The findings and conclusions in these presentations have not been formally disseminated by the Centers for Disease Control and Prevention and should not be construed to represent any agency determination or policy.
Wednesday, May 10, 2006 297
Prevalence of Syphilis Seroreactivity in the United States: Data from the 2001-2002 National Health and Nutrition Examination Survey (NHANES)
Sami L. Gottlieb1, Victoria Pope1, Maya R. Sternberg1, John F. Beltrami1, Stuart M. Berman1, and Lauri Markowitz2. (1) Division of STD Prevention, CDC, 1600 Clifton Road, Mailstop E-02, Atlanta, GA, USA, (2) Division of STD Prevention, Centers for Disease Control and Prevention, 1600 Clifton Rd, MS E-02, Atlanta, GA, USA
Background: Despite recent expansion of syphilis control efforts, there has not been a U.S. population-based measure of syphilis prevalence in 25 years.
Objective: To determine the prevalence of positive serologic tests for syphilis among a representative sample of the U.S. population.
Method: Sera from 18-49 year-old participants in the 2001-2002 National Health and Nutrition Examination Survey (NHANES) were tested for syphilis IgG antibody using the syphilis-G enzyme immunoassay (EIA). Specimens with positive or indeterminate EIAs underwent rapid plasma reagin (RPR) testing. Specimens with RPR titers ≥1:8 were considered positive (more likely recent infection). Specimens with RPR titers <1:8 underwent confirmatory testing with Treponema pallidum particle agglutination (TP-PA); positive results were considered evidence of likely remote infection. Specimens with a negative EIA or TP-PA were considered negative for recent or remote syphilis.

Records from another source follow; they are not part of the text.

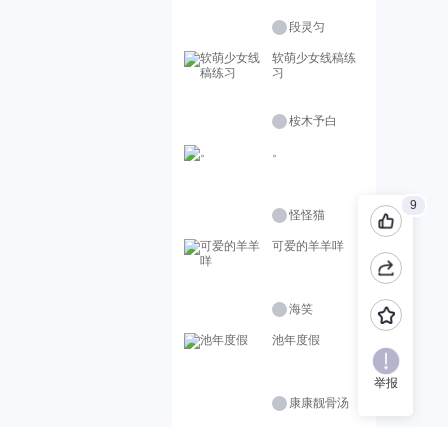
段灵匀
软萌少女线稿练
习
桉木予白
。
9
怪怪猫
可爱的羊羊咩
海笑
池年度假
举报
康康靓骨汤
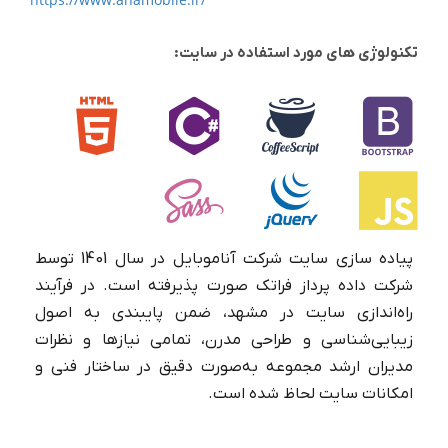
تکنولوژی های مورد استفاده در سایت:
پیاده سازی سایت شرکت آناموبایل در سال 1401 توسط
شرکت داده پرداز فراتک صورت پذیرفته است. در فرآیند
راه‌اندازی ‌سایت در مشهد، ضمن پایبندی به اصول
زیبایی‌شناسی و طراحی مدرن، تمامی نیازها و نظرات
مدیران ارشد مجموعه به‌صورت دقیق در ساختار فنی و
امکانات سایت لحاظ شده است.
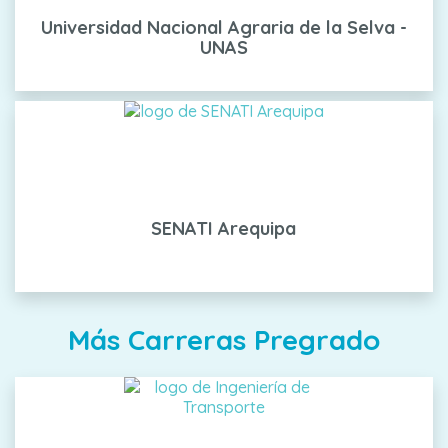
Universidad Nacional Agraria de la Selva -
UNAS
SENATI Arequipa
Más Carreras Pregrado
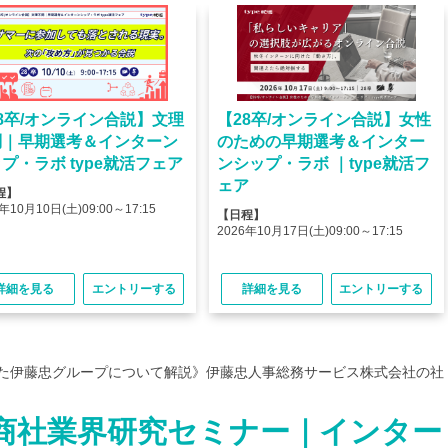
8卒/オンライン合説】文理
【28卒/オンライン合説】女性
問｜早期選考＆インターン
のための早期選考＆インター
プ・ラボ type就活フェア
ンシップ・ラボ ｜type就活フ
ェア
程】
年10月10日(土)09:00～17:15
【日程】
2026年10月17日(土)09:00～17:15
詳細を見る
エントリーする
詳細を見る
エントリーする
した伊藤忠グループについて解説》伊藤忠人事総務サービス株式会社の社
商社業界研究セミナー｜インター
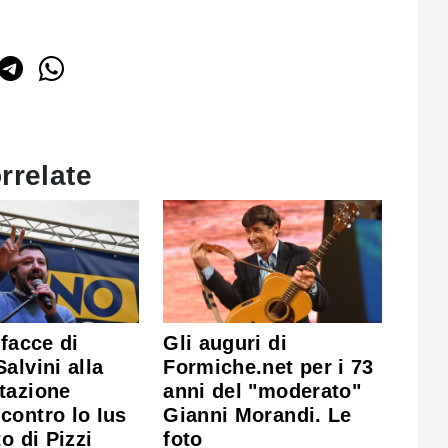
rrelate
 facce di
Gli auguri di
alvini alla
Formiche.net per i 73
tazione
anni del "moderato"
contro lo Ius
Gianni Morandi. Le
to di Pizzi
foto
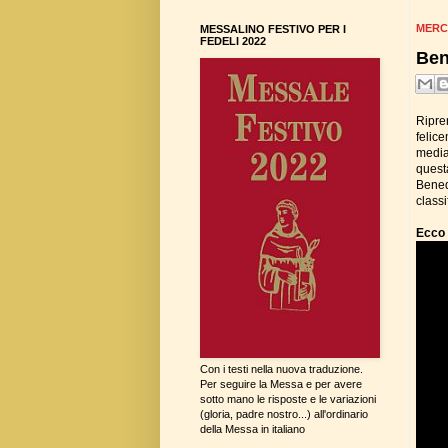
MERC
MESSALINO FESTIVO PER I
FEDELI 2022
Ben
Ripr
felic
media
quest
Bened
classi
Ecco 
Con i testi nella nuova traduzione.
Per seguire la Messa e per avere
sotto mano le risposte e le variazioni
(gloria, padre nostro...) all'ordinario
della Messa in italiano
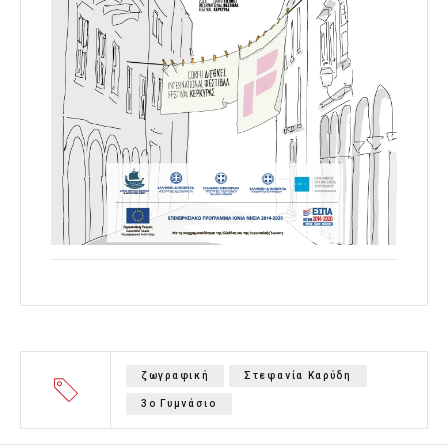
ζωγραφική
Στεφανία Καρύδη
3ο Γυμνάσιο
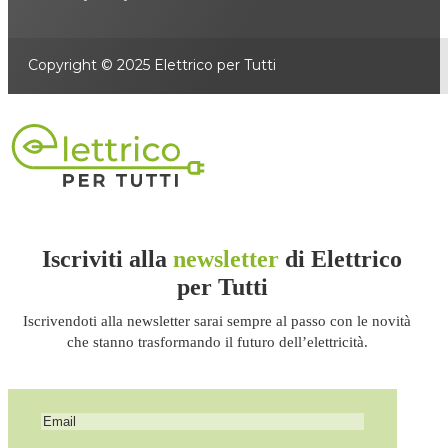
Copyright © 2025 Elettrico per Tutti
Iscriviti alla
newsletter
di Elettrico
per Tutti
Iscrivendoti alla newsletter sarai sempre al passo con le novità
che stanno trasformando il futuro dell’elettricità.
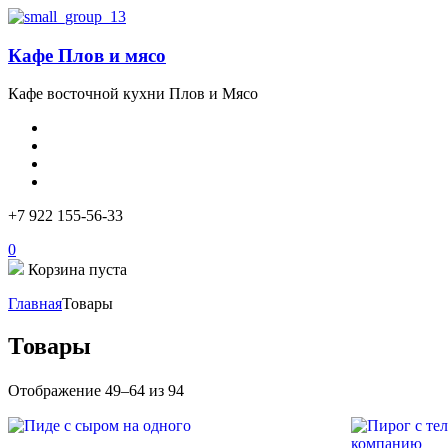
Кафе Плов и мясо
Кафе восточной кухни Плов и Мясо
+7 922 155-56-33
0
Корзина пуста
Главная
Товары
Товары
Отображение 49–64 из 94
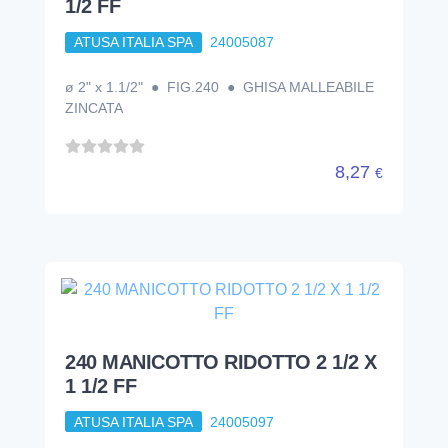
1/2 FF
ATUSA ITALIA SPA
24005087
ø 2" x 1.1/2" ● FIG.240 ● GHISA MALLEABILE
ZINCATA
8,27
€
240 MANICOTTO RIDOTTO 2 1/2 X
1 1/2 FF
ATUSA ITALIA SPA
24005097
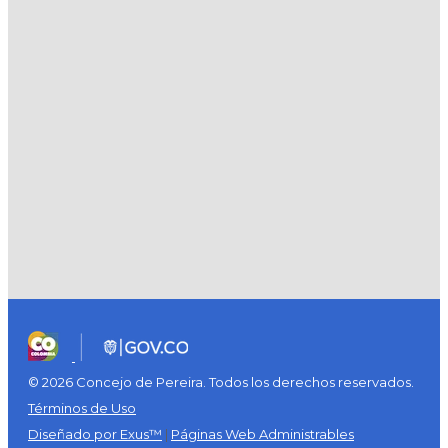
© 2026 Concejo de Pereira. Todos los derechos reservados.
Términos de Uso
Diseñado por Exus™
|
Páginas Web Administrables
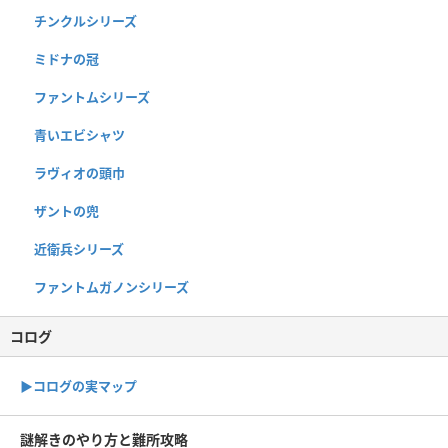
チンクルシリーズ
ミドナの冠
ファントムシリーズ
青いエビシャツ
ラヴィオの頭巾
ザントの兜
近衛兵シリーズ
ファントムガノンシリーズ
コログ
▶︎コログの実マップ
謎解きのやり方と難所攻略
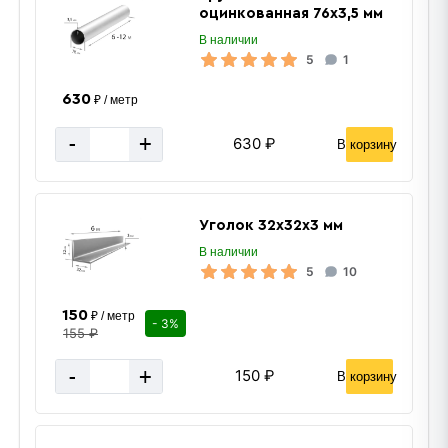
оцинкованная 76х3,5 мм
В наличии
5
1
630
₽ / метр
-
+
630 ₽
В корзину
Уголок 32х32х3 мм
В наличии
5
10
150
₽ / метр
- 3%
155 ₽
-
+
150 ₽
В корзину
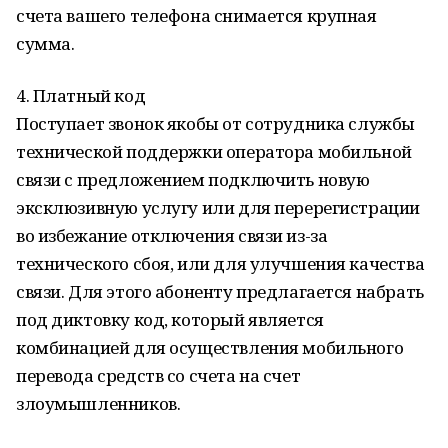
счета вашего телефона снимается крупная
сумма.
4. Платный код
Поступает звонок якобы от сотрудника службы
технической поддержки оператора мобильной
связи с предложением подключить новую
эксклюзивную услугу или для перерегистрации
во избежание отключения связи из-за
технического сбоя, или для улучшения качества
связи. Для этого абоненту предлагается набрать
под диктовку код, который является
комбинацией для осуществления мобильного
перевода средств со счета на счет
злоумышленников.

Result: Sera were available for 3028 participants. EIA testing was positive or indeterminate for 63, of which 5 (7.9%) had RPR titers ≥1:8. Of the remaining 58 specimens, 34 (58.6%) had positive TP-PA tests. Weighted prevalence of likely recent (RPR titer ≥1:8) syphilis infection was 0.06% and of likely remote (RPR titer <1:8) infection was 0.61%. Overall prevalence (recent or remote infection) was similar among males (0.67%) and females (0.68%) and increased with age (p=0.002), less education (p=0.02), and lower income (p=0.004). Non-Hispanic blacks had the highest prevalence (4.8%), followed by Mexican Americans (0.86%) and non-Hispanic whites (0%; p=0.002). Prevalence was 2.4% among those reporting non-heterosexual identity, versus 0.51% among heterosexuals (p=0.002).
Conclusion: Consistent with surveillance data, this nationally representative survey shows substantial disparities in syphilis by race/ethnicity and sexual orientation.
Implications: Further efforts are needed to reduce disparities in syphilis in the U.S.